Hypofractionated partial brain radiotherapy is a well-tolerated regimen with palliative benefit. Comparison with matched controls suggests lesser survival benefit than would be obtained with radical radiotherapy. However, this is compensated by lower intensity and duration of irradiation induced side effects. It is postulated that there may not be a significant difference in good quality survival or 'quality adjusted survival' between the two regimens and this requires testing in prospective trials.

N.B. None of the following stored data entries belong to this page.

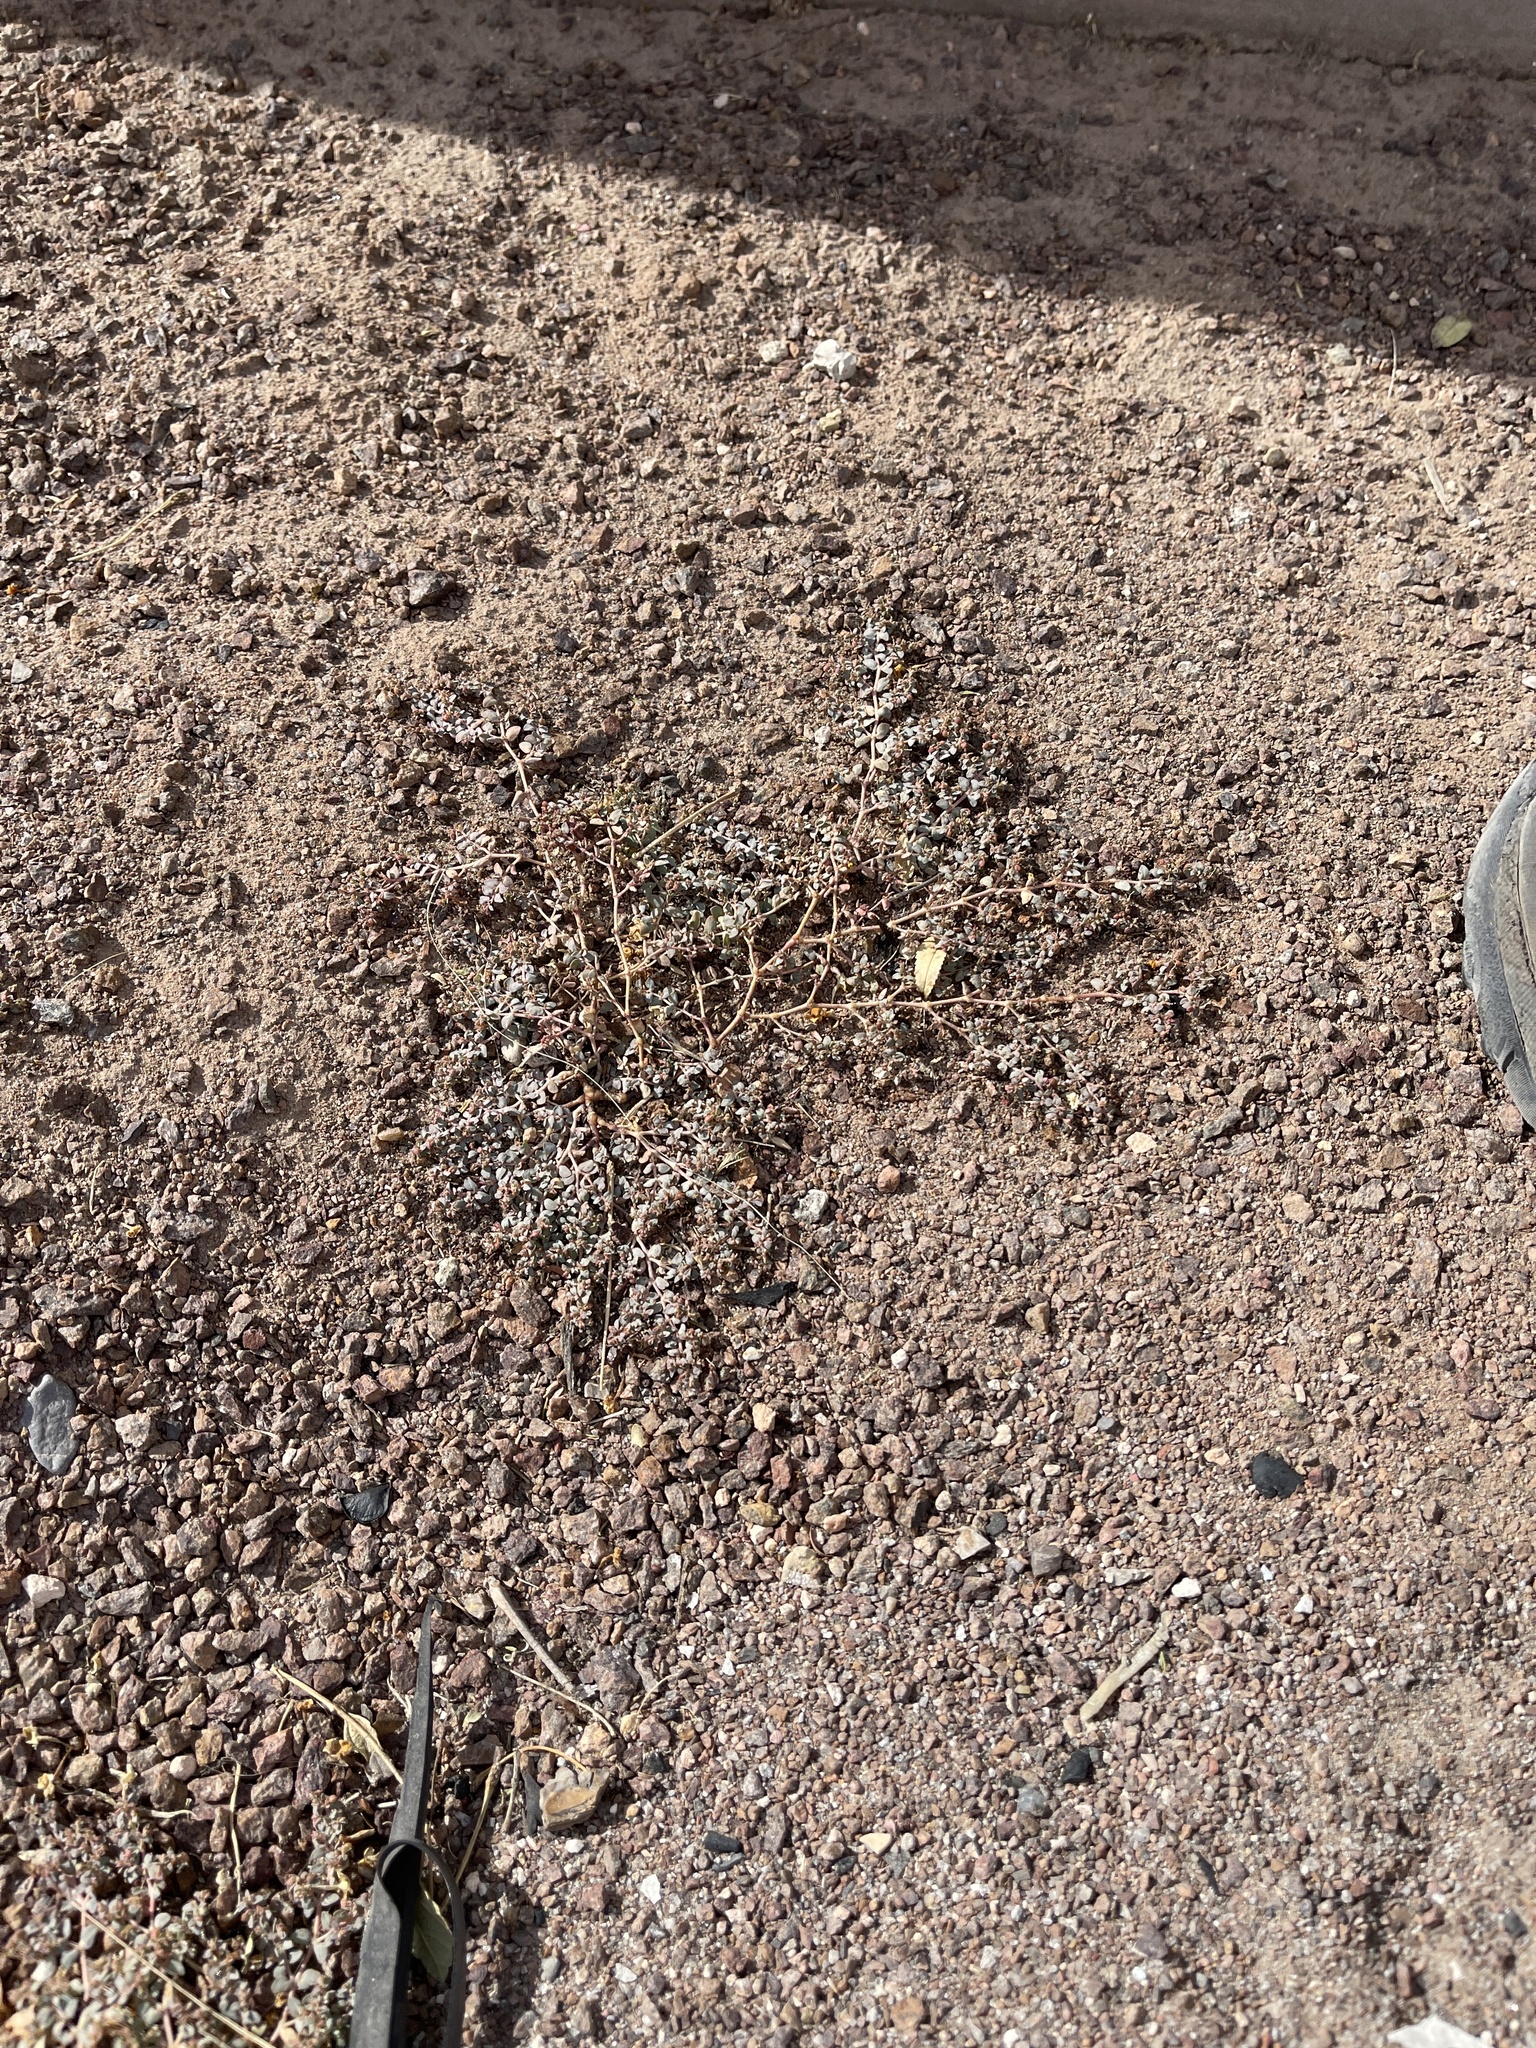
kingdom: Plantae
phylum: Tracheophyta
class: Magnoliopsida
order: Malpighiales
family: Euphorbiaceae
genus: Euphorbia
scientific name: Euphorbia micromera
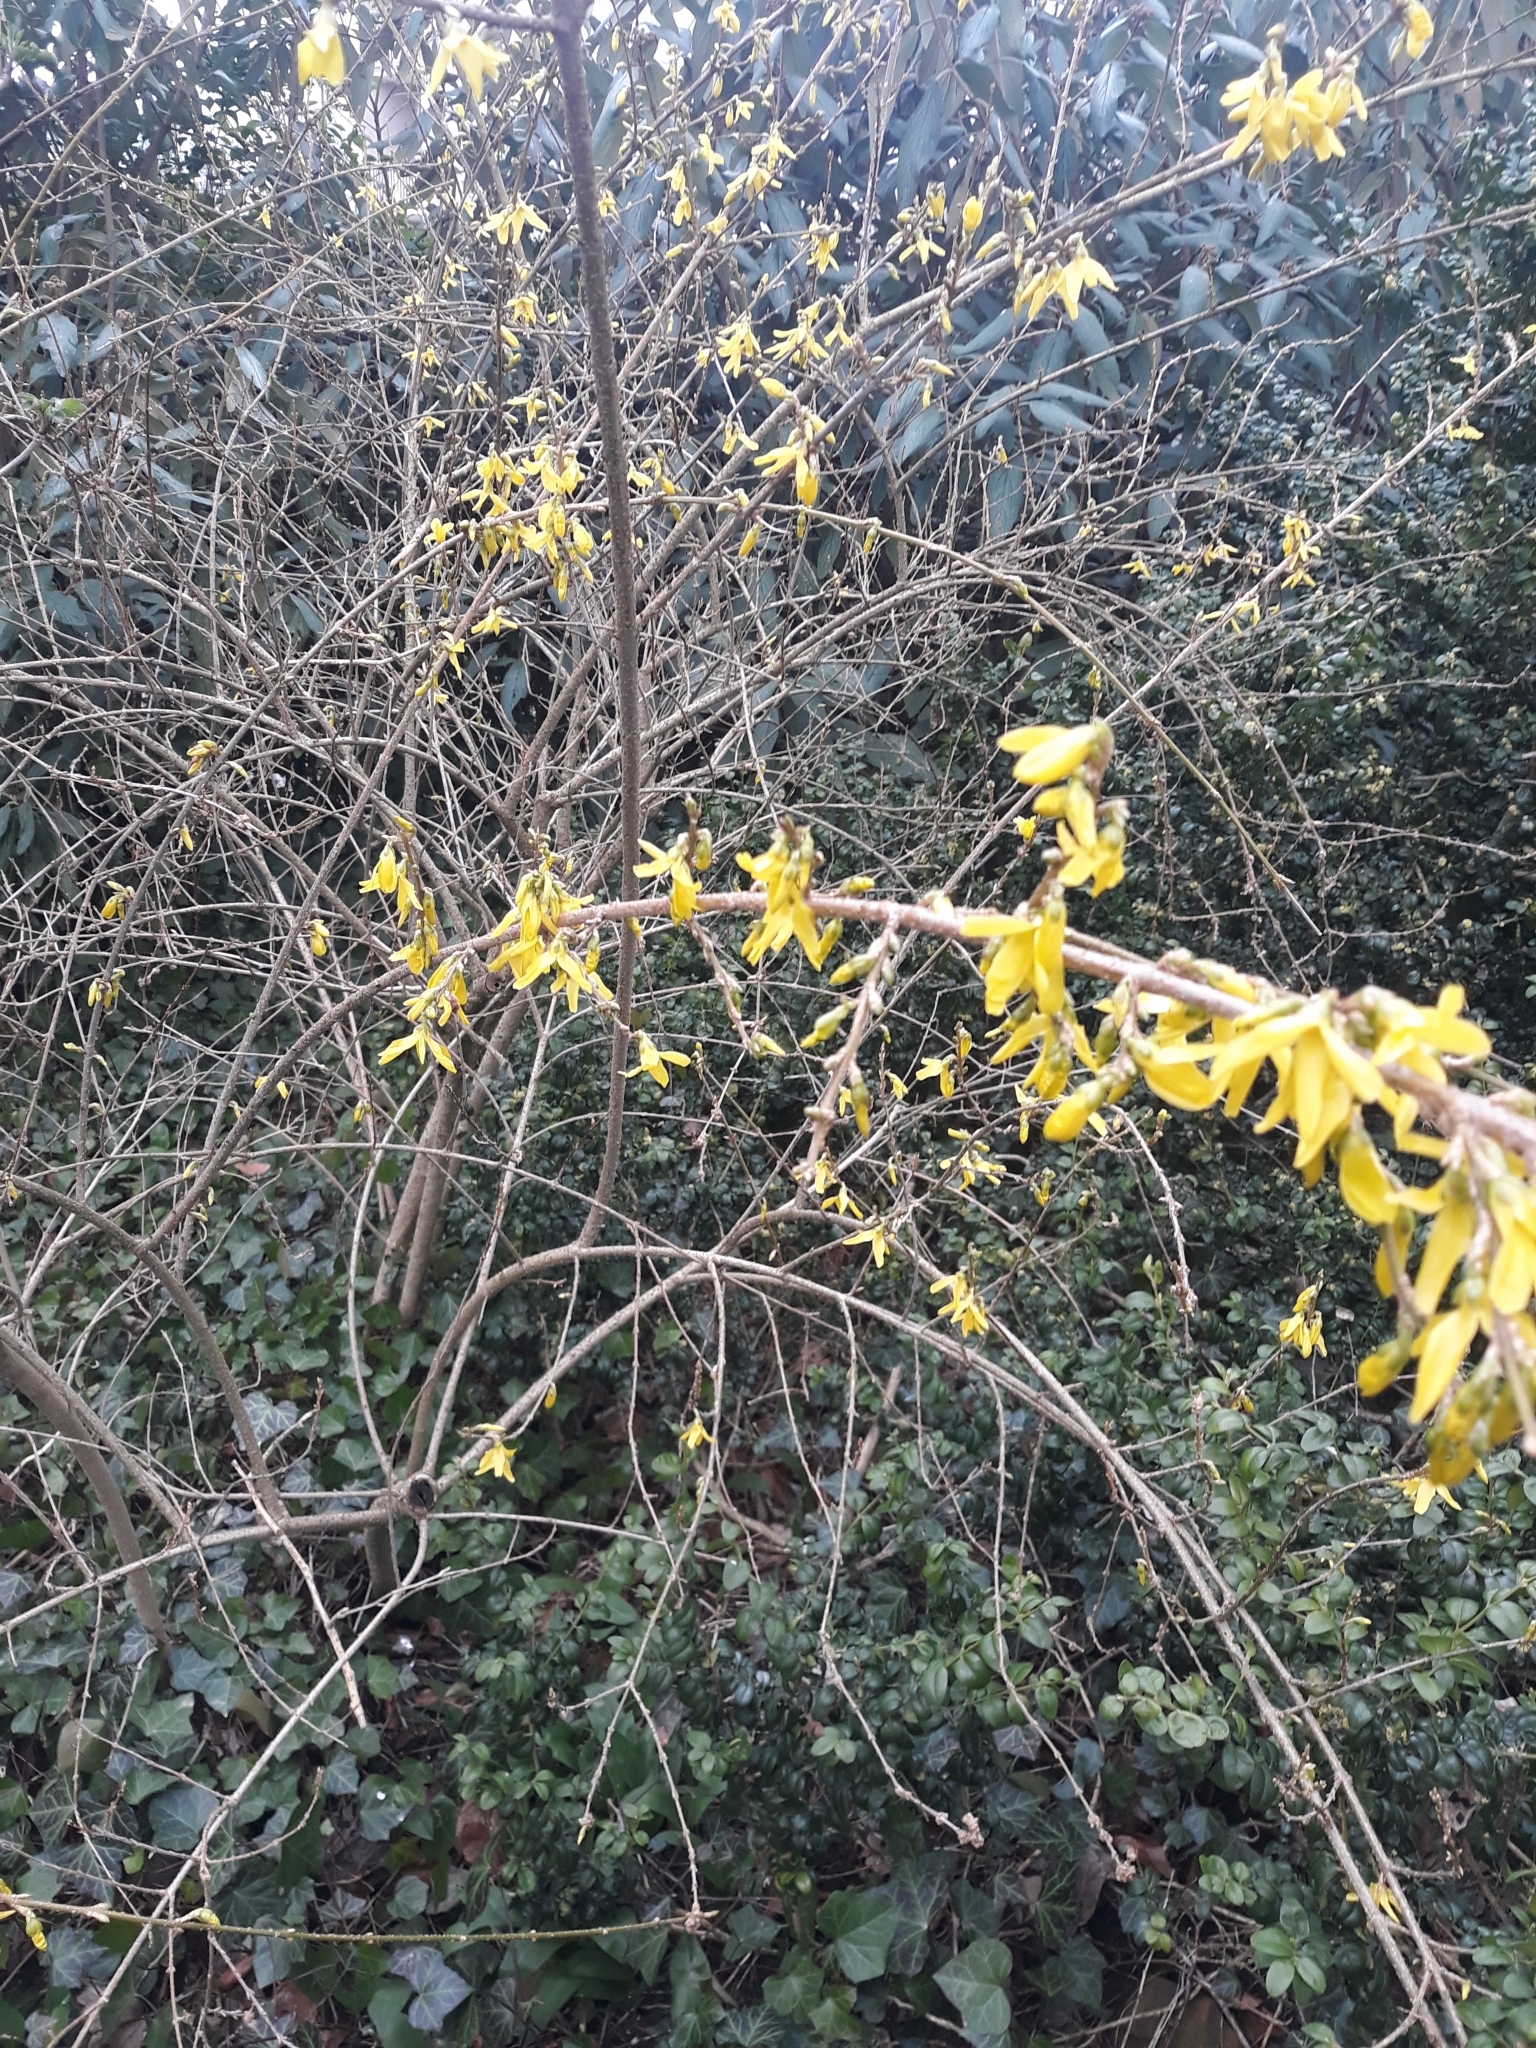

通过与传统治疗的对照组进行匹配比较,评估姑息性大分割放疗对预后不良的高级别胶质瘤患者的生存获益。
92例具有不良预后特征的老年和/或残疾高级别胶质瘤患者接受了姑息性部分脑放疗,剂量为30Gy,分6次,在2周内完成。从医学研究委员会(MRC)BR05试验中接受传统分割放疗、剂量为60Gy、分30次的患者队列中,根据世界卫生组织组织学分级、体能状态和年龄对患者进行匹配。
接受大分割放疗的患者中位生存期为5个月,从诊断开始的1年生存率为12%。病例匹配对照组的中位生存期估计长2.5 - 4.5个月。大分割放疗后,68%的患者巴氏指数评分得到改善或保持稳定。
大分割部分脑放疗是一种耐受性良好的姑息性治疗方案。与匹配对照组相比,其生存获益比根治性放疗要小。然而,放疗引起的副作用强度和持续时间较低弥补了这一点。据推测,两种治疗方案在良好质量生存或“质量调整生存”方面可能没有显著差异,这需要在前瞻性试验中进行验证。